There are other grounds for legal dispute. The Commerce Clause of the Constitution prohibits state laws that privilege commerce within a state over commerce between states. Proponents of the Vermont measure say the legislation equally inconveniences food companies both inside and outside the state, and thus should not violate this prohibition.

A Commerce second test, often used by the Supreme Court, might be trickier. Labeling supporters must show that the benefits the law produces outweigh the burdens it will impose – in other words, the cost of labeling.

A report released last week by the Council of Agricultural Science and Technology argues that the cost of labeling is, in fact, fairly prohibitive. Though the report declines to pace a dollar figure on mandatory labeling, it argues the costs would go well beyond the money paid for ink.

Food manufacturers will have to spend heavily during processing, if they choose to keep GM ingredients separate from similar but non-GM ingredients, the Council says. In that case, the cost of labeling may outweigh any benefit consumers reap from simply knowing that their food has undergone some sort of biotechnical process.

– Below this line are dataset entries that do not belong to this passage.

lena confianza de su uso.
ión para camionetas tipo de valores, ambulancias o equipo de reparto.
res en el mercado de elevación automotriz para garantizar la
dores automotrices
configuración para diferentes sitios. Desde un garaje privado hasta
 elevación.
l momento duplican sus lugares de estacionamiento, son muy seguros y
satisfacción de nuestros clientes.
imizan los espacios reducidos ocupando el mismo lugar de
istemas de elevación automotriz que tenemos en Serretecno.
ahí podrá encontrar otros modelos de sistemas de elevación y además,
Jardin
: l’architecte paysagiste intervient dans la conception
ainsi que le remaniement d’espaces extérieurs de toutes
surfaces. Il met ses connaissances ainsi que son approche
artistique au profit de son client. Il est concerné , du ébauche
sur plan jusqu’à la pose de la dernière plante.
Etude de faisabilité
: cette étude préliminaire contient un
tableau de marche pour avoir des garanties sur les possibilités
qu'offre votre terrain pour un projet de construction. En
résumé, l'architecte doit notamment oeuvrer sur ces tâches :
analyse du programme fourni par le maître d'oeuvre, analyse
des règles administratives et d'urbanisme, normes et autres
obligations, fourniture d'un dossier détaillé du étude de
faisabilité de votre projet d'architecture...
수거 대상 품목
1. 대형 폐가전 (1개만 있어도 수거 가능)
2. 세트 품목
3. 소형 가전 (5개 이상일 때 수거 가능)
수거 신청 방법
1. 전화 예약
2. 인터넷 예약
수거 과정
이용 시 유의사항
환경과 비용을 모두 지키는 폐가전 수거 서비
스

Then there’s the Supremacy Clause. The Constitution mandates that federal law always supersede state law. Bill proponents say this is fine – the FDA, they argue, hasn’t made a final decision on the labeling of GM foods, so the Vermont legislation does not violate any federal rulings.

But not so fast, says Redick, with the Global Environmental Ethics Council. The FDA has actually written quite a bit about the GM labeling issue. In a draft guidance released in 2001, but never finalized, FDA said it was “not aware of any data or other information that would form a basis for concluding that the fact that a food or its ingredients was produced using bioengineering” is materially different from other foods. For that reason, FDA has found that voluntary labeling – but not mandatory labeling – is permitted.

Whatever the legal basis for any challenge of the labeling law from the food industry, it’s sure to get messy. “It’s a mess of a bill,” food safety journalist Dan Flynn wrote in an editorial for Food Safety News. “Or the bill is a mess.”

Vermont’s legislation, which is supposed to go into effect in June 2016, would require labeling only for packaged foods containing GM ingredients and sold through retail. It would not apply to meat and dairy products produced from animals that consume GM feed.

In addition to expected court challenges, the Vermont legislation could be rendered moot by a bill now in the U.S. Congress that would allow food makers to label products containing genetically modified ingredients, but not requiring such labels.

“The biotech industry is committed to providing information about how our food is grown and fully supports the voluntary labeling of products to meet specific demands of consumers,” Cathleen Enright, executive vice president for food and agriculture for the Biotechnology Industry Organization (BIO), said in a statement.

Enright charged proponents of the Vermont legislation and similar measures with attempting to promote non-GM foods over conventional agriculture, and said the “additional cost burden (of labeling) is placed on the state’s farmers, food manufactures grocers and consumers.”

BIO says mandatory labeling increasing food costs on the average household by as much as $400 per year.

Connecticut and Maine passed GM labeling bills last year, but their laws require contiguous states to implement similar bills before they go into effect. More than a dozen states are also considering such measures.